In the wake of the presidential and parliamentary elections which took place in Zimbabwe on 29 March 2008, violent attacks on opposition supporters are increasing.
By 18 April, Amnesty International had received confirmed reports of one death and over 240 people injured as a result of state-sponsored human rights abuses in Zimbabwe.
The number of casualties has risen sharply since the opposition Movement for Democratic Change (MDC) called a general strike on Tuesday 15 April. Forty-two recorded cases were treated by doctors on 17 April alone.
At least 150 people have been arrested since 14 April and on the morning of 18 April were detained in Harare Central police station alone.
Violence appears to be targeted at active supporters of the MDC and their families, particularly those in rural areas and low income suburbs where the MDC appears to have gained more votes than the ruling the Zimbabwe African National Union – Patriotic Front (ZANU-PF) party.
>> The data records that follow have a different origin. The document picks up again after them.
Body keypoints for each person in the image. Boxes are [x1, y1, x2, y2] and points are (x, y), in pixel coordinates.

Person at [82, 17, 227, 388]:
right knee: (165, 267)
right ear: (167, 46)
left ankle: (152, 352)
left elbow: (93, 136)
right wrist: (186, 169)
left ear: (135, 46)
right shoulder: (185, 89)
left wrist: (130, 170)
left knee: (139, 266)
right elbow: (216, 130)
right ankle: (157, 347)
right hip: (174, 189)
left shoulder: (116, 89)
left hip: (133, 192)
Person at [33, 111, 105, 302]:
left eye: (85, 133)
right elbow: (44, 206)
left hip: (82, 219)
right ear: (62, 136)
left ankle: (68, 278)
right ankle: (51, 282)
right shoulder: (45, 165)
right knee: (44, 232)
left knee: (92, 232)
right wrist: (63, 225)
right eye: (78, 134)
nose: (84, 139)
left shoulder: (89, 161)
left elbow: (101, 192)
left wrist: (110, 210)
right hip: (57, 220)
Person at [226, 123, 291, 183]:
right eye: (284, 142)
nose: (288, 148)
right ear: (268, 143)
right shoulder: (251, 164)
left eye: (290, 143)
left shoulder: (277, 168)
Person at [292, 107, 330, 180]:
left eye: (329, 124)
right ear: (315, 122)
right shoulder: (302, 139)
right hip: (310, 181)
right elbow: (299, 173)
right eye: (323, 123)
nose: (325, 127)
Mashonaland East and West provinces have been particularly badly affected and numbers of reported incidents of violence are on the increase in Harare.
Victims report receiving death threats unless they vote "correctly" in a second round of voting should it be found that there was no outright winner of the presidential vote.
Many of the casualties have seen their homes, food reserves and livestock destroyed and are now displaced. Hundreds of homesteads are reported to have been burnt in Manicaland and Mashonaland East.
Perpetrators of the violence include so-called “war veterans” and supporters of the ruling party, as well as police officers and soldiers. State actors are accused of working hand-in-hand with ZANU-PF supporters. Individuals have been abducted from their homes by members of the military, in uniform and in plain clothes, as well as by ZANU-PF supporters.